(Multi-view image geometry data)
>>

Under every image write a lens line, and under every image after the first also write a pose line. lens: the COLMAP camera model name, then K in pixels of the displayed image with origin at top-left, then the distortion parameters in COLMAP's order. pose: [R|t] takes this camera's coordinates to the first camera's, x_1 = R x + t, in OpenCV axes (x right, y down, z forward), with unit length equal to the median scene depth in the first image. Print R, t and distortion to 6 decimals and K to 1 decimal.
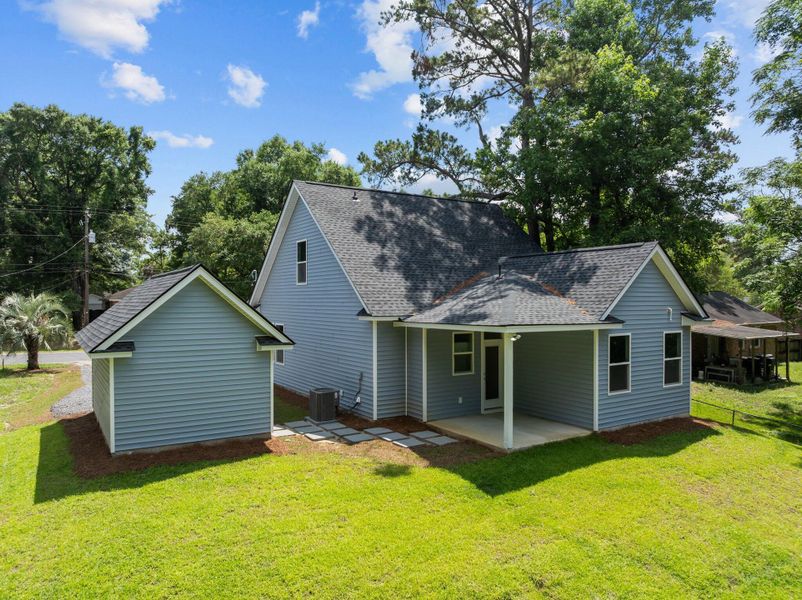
lens RADIAL K [[568.6, 0, 396.8], [0, 568.6, 304.7], [0, 0, 1]] dist [-0.038716, 0.010344]
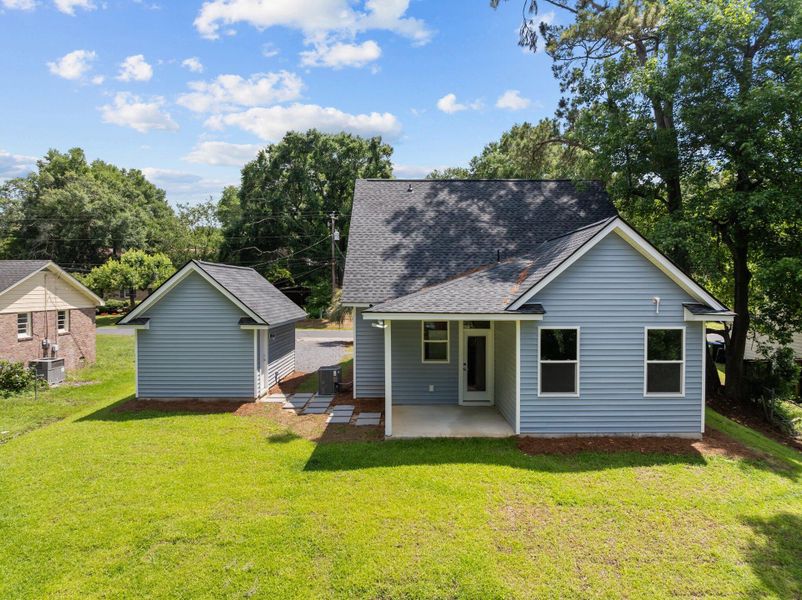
lens RADIAL K [[568.6, 0, 398.7], [0, 568.6, 299.9], [0, 0, 1]] dist [-0.038716, 0.010344]
pose [[0.842161, 0.011025, -0.539113, 0.609750], [-0.004093, 0.999893, 0.014054, -0.000447], [0.539210, -0.009629, 0.842116, 0.135328]]
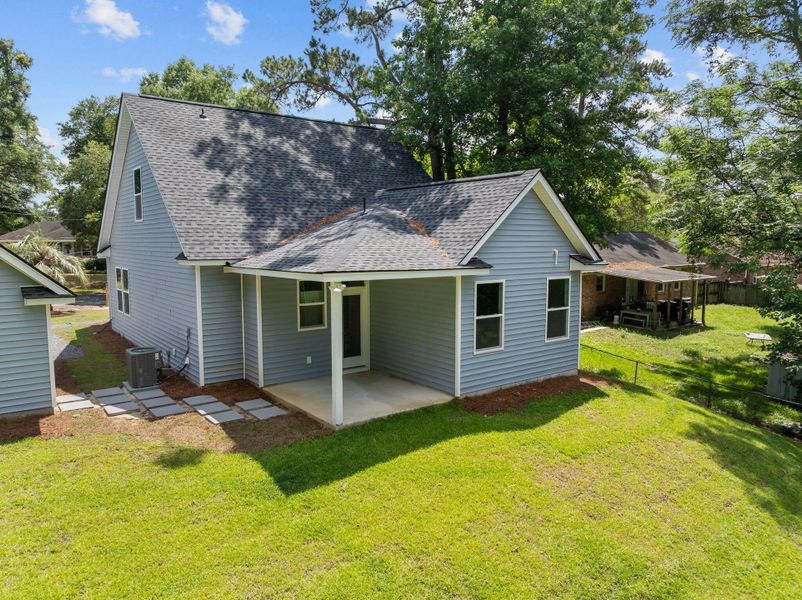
lens RADIAL K [[568.6, 0, 397.9], [0, 568.6, 300.1], [0, 0, 1]] dist [-0.038716, 0.010344]
pose [[0.995888, -0.007568, 0.090276, 0.171173], [-0.001100, 0.995421, 0.095583, 0.000195], [-0.090586, -0.095289, 0.991319, 0.169535]]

<<

- Exercise -
Rewrite all of the data above, substituting "rendered image" for "displayed image" and leaving every other part unchanged. Omit the pictures from the output.

- Answer to this problem -
Under every image write a lens line, and under every image after the first also write a pose line. lens: the COLMAP camera model name, then K in pixels of the rendered image with origin at top-left, then the distortion parameters in COLMAP's order. pose: [R|t] takes this camera's coordinates to the first camera's, x_1 = R x + t, in OpenCV axes (x right, y down, z forward), with unit length equal to the median scene depth in the first image. Print R, t and distortion to 6 decimals and K to 1 decimal.
lens RADIAL K [[568.6, 0, 396.8], [0, 568.6, 304.7], [0, 0, 1]] dist [-0.038716, 0.010344]
lens RADIAL K [[568.6, 0, 398.7], [0, 568.6, 299.9], [0, 0, 1]] dist [-0.038716, 0.010344]
pose [[0.842161, 0.011025, -0.539113, 0.609750], [-0.004093, 0.999893, 0.014054, -0.000447], [0.539210, -0.009629, 0.842116, 0.135328]]
lens RADIAL K [[568.6, 0, 397.9], [0, 568.6, 300.1], [0, 0, 1]] dist [-0.038716, 0.010344]
pose [[0.995888, -0.007568, 0.090276, 0.171173], [-0.001100, 0.995421, 0.095583, 0.000195], [-0.090586, -0.095289, 0.991319, 0.169535]]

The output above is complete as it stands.